Smart. And Hirschorn reflects the fact that in a global world, the Times is offering a provincial brand. Which is one reason its irrelevance is growing.
Also true. Now here's the fogy bit:
I find this unpersuasive. There's more and better information available to people now than there ever was. Intelligent people will have to sort out their information as they always have. New institutions will arise just as old institutions arose (the New York Times, the late lamented New York Herald-Tribune, the New York Review of Books) and will be assessed, as human beings have always assessed their gruel: How good is it?
Let's write the word Iraq on the blackboard 100 times, or 1000. Elites got us into that war, with elite mechanisms, including the elite press. This is the present American tragedy. I don't think the internet would have given us Iraq. We would have heard from more bloggers over there, to begin with. For another thing, the internet is ultimately going to reform the Islamic world. (And maybe the Jewish world too). The new mechanisms are specially vulnerable, yes, but in the end they are a great leap forward. I'm not going to reverence journalistic training. It turns out that Millions of people, schooled
by email, know how to write and observe.
Here is the best analogy for the internet: Religious leader Jan Hus is burned at the stake in the 1400s for challenging Rome. Gutenberg then invents the printing press; religious texts are vastly democratized.
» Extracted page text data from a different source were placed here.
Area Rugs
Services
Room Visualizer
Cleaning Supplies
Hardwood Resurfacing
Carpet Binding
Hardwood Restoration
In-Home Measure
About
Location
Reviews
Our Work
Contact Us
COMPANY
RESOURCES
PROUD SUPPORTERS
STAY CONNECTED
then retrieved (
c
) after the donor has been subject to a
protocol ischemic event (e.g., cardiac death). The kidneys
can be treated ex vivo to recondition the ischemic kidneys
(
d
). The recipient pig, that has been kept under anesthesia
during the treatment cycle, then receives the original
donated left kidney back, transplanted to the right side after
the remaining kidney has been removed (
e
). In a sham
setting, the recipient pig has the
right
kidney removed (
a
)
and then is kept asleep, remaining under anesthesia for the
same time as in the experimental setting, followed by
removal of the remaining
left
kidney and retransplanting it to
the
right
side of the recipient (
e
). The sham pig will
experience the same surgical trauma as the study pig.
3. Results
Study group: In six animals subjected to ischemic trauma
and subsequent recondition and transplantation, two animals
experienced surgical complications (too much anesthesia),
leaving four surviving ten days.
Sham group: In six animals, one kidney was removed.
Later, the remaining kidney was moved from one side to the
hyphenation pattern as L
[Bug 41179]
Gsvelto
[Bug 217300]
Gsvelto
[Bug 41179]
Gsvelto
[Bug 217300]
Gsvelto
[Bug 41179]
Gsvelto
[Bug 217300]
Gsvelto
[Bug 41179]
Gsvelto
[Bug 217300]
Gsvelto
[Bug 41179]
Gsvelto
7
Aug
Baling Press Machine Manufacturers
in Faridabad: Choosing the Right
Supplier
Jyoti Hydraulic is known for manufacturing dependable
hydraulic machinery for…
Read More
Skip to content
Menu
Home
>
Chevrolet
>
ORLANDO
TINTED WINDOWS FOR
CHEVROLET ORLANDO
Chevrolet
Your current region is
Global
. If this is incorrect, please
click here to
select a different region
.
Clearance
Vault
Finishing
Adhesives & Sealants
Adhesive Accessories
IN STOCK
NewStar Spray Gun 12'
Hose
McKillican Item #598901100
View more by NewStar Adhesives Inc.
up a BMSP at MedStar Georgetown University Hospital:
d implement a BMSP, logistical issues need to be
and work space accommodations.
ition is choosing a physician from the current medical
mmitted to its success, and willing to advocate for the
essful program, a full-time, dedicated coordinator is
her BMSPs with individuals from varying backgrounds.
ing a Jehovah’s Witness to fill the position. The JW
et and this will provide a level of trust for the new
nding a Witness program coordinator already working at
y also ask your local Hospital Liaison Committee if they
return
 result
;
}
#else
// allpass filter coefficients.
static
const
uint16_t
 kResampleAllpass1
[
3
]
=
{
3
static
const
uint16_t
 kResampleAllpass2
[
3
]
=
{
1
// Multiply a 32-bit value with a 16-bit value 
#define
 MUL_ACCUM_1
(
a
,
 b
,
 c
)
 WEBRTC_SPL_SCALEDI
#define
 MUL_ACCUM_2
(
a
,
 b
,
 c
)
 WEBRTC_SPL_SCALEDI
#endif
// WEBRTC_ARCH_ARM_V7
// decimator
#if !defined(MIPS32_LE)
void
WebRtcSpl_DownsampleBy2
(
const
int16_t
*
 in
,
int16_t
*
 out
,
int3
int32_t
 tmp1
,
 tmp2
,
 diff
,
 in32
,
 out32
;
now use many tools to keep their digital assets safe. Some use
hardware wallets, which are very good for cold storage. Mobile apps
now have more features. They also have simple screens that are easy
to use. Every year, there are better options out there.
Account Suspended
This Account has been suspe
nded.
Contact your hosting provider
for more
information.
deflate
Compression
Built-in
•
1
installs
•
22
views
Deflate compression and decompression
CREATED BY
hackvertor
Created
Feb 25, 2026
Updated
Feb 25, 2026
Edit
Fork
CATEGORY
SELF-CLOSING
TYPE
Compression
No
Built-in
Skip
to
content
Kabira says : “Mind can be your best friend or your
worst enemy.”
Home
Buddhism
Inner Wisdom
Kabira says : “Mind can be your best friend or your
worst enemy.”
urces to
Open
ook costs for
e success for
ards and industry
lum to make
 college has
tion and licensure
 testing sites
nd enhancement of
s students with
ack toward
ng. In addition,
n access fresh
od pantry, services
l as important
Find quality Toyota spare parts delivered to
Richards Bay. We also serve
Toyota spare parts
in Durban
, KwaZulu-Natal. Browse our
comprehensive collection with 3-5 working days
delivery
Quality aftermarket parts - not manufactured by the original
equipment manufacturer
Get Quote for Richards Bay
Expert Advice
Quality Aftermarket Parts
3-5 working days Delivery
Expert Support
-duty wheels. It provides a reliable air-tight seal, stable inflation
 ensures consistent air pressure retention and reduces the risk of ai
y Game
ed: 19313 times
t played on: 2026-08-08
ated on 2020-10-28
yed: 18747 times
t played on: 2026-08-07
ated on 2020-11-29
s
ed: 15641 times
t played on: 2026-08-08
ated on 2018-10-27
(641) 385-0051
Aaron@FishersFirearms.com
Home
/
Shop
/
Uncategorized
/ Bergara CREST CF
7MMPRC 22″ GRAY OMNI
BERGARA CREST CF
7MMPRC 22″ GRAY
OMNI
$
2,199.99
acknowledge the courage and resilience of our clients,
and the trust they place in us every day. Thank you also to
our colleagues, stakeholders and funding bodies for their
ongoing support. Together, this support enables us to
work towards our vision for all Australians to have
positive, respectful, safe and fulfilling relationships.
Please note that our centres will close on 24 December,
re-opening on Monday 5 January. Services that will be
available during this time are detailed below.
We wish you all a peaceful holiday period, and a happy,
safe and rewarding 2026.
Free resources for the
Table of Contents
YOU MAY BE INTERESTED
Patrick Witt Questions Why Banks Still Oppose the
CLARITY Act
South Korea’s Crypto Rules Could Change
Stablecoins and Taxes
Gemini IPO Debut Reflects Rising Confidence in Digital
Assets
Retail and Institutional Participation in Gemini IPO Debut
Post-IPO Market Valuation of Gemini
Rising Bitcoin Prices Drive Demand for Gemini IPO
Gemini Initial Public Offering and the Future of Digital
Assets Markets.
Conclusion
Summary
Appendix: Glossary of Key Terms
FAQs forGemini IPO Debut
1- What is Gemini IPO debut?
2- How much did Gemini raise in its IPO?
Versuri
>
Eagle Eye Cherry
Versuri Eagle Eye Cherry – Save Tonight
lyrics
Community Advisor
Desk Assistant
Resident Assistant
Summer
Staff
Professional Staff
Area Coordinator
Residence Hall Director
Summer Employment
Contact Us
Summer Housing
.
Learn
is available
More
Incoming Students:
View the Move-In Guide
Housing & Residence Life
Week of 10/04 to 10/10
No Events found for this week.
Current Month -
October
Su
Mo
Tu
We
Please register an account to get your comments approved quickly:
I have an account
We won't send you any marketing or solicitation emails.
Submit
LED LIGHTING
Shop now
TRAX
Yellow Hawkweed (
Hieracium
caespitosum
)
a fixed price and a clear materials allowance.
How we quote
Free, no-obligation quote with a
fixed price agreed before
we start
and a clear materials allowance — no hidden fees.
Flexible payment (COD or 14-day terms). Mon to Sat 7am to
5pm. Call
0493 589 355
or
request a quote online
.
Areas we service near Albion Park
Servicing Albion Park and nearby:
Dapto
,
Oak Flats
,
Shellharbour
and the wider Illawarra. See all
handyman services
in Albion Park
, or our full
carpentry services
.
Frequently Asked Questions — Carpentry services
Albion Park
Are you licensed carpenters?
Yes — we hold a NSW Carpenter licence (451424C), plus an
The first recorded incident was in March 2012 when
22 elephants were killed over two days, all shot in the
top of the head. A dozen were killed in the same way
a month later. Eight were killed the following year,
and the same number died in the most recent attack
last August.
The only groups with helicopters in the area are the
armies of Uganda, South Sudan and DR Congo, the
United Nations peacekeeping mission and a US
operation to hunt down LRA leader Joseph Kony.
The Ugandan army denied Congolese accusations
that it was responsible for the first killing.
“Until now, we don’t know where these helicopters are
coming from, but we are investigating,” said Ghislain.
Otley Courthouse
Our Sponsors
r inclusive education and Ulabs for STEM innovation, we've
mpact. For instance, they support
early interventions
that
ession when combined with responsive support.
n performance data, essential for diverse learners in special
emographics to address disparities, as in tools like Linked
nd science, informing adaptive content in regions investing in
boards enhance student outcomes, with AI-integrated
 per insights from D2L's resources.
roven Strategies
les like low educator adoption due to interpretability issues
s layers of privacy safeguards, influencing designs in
Luther reforms Rome.
And that syllogism comes to you from Nabil al-Khowaiter, a Saudi Arabian, who I would not know if not for the damned internet.

'The captured advertisers were used by print monopolies to subsidize a lot of the Right People, and the selection process was arbitrary and highly exclusive, even if it included me. I don't know how good that was for the world. Look: now you're getting my pearls for peanuts, and they're the true motions of my mind, not edited by some cya committee.'
Yep, and that's what makes them pithy and candid and entertaining. Beats the living crap out of reading blowhard Tom Friedman boilerplate in the Times.
As a student, I found the editorial page to be the most interesting part of the newspaper. Today I never read MSM editorials. Blogs have made them obsolete with better, more fearless writing. Whereas newspapers, not wanting to offend advertisers, still tend to pull punches and pour on a superfluous, thick syrup of public-interest-flavored verbosity.
You are absolutely right. The blogs offer far "more fearless writing" than anything I ever see in the mainstream media. On those rare occasions when the LA Times actually agrees with me it it makes its points so obscurely that you need an advanced degree in Kremlinology to fully read between the lines.
Phil,
Aside from your commentary on the Middle East, this post on the power of the Internet and the imminent demise of the NYT print edition is one of your most insightful reflections yet. Please continue to develop this theme. It could be the elephant under the radar screen that is changing our world faster than we can write about that change.
Also, before you get too giddy about the potential good the Internet could do for humanity, remember that the bloody wars of the Protestant Reformation, cultural tribalism (Nationalism), and mass hysteria leading to innumerable small and big wars, were all made possible thanks to the "printed word". Dwell a bit on the potential horrors that evil blogger/hackers could wreak on our world today.
Mac, the difference is that google and hot links can take you in an instant to the opposing POV. The MSM hardly differs from its modern childhood when it blared all Huns ate babies.